(Input for this task Opens)

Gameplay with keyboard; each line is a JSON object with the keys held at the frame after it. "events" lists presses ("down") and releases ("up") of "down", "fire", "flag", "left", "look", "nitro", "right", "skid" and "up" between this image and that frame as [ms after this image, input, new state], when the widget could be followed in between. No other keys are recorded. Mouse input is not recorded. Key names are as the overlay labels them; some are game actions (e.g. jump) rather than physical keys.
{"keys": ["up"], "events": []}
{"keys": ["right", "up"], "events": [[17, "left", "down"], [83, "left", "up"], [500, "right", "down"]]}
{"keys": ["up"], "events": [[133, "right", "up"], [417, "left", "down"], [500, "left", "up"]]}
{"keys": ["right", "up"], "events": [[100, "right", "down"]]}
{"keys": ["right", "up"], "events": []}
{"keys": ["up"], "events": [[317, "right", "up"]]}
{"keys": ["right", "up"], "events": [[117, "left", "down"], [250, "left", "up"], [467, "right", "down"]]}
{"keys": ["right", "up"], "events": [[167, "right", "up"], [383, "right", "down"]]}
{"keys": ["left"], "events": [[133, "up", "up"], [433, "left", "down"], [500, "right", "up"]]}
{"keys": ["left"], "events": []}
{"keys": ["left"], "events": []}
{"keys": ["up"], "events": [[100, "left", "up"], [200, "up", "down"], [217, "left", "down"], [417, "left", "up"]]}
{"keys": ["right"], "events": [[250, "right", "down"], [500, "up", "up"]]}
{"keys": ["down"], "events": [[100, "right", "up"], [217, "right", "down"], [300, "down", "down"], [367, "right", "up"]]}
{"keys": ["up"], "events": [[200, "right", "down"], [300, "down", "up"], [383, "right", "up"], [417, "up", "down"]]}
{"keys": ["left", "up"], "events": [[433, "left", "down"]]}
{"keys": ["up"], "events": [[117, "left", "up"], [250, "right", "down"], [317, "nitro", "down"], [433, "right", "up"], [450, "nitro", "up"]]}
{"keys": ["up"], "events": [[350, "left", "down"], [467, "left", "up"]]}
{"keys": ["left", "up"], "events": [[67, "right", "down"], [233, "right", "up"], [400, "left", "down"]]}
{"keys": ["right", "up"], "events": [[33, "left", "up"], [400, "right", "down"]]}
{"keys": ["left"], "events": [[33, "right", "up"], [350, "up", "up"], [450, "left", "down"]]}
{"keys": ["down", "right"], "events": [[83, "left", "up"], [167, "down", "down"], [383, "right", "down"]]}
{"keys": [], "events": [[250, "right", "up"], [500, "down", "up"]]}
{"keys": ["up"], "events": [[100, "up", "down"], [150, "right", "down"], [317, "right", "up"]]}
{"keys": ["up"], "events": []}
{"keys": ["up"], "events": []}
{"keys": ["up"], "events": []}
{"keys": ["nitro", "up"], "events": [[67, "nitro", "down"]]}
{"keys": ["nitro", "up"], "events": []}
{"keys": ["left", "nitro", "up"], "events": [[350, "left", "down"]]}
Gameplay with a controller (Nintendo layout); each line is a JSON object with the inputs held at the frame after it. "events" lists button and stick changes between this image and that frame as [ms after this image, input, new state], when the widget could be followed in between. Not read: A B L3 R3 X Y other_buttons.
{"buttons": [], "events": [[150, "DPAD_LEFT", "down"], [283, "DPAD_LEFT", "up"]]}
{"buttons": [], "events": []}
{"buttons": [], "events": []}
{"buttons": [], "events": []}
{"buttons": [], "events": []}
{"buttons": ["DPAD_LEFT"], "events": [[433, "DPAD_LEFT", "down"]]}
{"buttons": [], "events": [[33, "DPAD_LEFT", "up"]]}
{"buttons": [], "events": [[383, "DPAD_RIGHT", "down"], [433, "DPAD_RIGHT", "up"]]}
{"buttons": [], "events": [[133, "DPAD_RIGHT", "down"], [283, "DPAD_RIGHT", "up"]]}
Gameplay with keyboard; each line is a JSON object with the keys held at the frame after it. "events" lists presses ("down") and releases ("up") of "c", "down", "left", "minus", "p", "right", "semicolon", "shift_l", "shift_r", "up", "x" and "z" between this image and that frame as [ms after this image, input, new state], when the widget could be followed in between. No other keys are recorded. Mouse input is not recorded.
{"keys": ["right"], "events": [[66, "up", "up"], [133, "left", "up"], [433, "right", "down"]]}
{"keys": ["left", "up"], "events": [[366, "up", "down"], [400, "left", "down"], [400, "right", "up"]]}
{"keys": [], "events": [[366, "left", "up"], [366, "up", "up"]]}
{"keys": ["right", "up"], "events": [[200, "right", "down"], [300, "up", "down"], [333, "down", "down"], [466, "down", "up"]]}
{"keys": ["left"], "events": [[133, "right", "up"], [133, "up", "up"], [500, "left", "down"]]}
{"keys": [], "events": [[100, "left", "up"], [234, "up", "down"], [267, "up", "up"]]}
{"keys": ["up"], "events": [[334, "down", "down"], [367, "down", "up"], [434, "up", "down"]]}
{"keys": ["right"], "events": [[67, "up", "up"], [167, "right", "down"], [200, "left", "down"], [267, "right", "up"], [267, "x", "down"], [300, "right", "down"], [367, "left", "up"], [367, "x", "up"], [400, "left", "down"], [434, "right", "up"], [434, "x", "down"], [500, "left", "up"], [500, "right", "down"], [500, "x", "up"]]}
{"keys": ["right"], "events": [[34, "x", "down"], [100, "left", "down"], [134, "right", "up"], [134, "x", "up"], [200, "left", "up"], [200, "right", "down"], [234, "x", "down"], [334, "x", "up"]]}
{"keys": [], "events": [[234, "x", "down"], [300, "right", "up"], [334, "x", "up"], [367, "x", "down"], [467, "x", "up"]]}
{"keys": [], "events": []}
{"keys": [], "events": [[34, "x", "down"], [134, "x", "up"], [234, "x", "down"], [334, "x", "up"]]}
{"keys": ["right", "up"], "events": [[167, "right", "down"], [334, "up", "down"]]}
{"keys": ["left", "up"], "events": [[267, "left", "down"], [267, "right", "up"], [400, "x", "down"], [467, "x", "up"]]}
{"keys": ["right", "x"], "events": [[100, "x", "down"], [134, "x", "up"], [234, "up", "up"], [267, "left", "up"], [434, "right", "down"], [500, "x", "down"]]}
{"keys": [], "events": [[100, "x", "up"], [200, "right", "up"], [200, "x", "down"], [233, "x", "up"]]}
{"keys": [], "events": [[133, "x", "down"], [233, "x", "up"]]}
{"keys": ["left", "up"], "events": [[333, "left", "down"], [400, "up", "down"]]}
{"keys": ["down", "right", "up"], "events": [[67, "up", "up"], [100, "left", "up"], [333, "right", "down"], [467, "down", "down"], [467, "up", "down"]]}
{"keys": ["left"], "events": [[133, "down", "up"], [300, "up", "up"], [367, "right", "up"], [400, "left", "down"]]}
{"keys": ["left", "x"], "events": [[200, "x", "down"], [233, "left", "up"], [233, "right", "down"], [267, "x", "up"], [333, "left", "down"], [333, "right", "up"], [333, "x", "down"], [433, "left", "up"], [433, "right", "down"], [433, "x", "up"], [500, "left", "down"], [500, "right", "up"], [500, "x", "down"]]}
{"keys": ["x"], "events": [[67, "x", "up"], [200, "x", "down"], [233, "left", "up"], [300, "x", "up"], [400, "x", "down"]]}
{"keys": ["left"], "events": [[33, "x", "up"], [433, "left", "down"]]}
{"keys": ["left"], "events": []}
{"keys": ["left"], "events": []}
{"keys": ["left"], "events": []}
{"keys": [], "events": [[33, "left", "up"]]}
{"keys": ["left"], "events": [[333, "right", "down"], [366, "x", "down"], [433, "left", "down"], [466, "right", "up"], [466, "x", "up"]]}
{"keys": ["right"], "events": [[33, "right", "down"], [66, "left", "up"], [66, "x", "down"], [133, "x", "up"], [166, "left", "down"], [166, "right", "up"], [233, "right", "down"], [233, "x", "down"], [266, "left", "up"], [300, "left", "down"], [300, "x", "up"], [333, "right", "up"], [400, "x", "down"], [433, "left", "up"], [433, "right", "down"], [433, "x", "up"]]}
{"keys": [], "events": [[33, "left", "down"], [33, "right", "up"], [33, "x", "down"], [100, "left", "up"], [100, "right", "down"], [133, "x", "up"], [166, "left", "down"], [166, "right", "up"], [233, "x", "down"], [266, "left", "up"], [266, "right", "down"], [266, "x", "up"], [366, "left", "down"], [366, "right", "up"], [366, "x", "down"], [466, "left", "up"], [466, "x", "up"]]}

(Input for this task Closes)

Assignment:
Whenever the string "recorded" shows up in a line above, copy that line.

Response area:
Gameplay with keyboard; each line is a JSON object with the keys held at the frame after it. "events" lists presses ("down") and releases ("up") of "down", "fire", "flag", "left", "look", "nitro", "right", "skid" and "up" between this image and that frame as [ms after this image, input, new state], when the widget could be followed in between. No other keys are recorded. Mouse input is not recorded. Key names are as the overlay labels them; some are game actions (e.g. jump) rather than physical keys.
Gameplay with keyboard; each line is a JSON object with the keys held at the frame after it. "events" lists presses ("down") and releases ("up") of "c", "down", "left", "minus", "p", "right", "semicolon", "shift_l", "shift_r", "up", "x" and "z" between this image and that frame as [ms after this image, input, new state], when the widget could be followed in between. No other keys are recorded. Mouse input is not recorded.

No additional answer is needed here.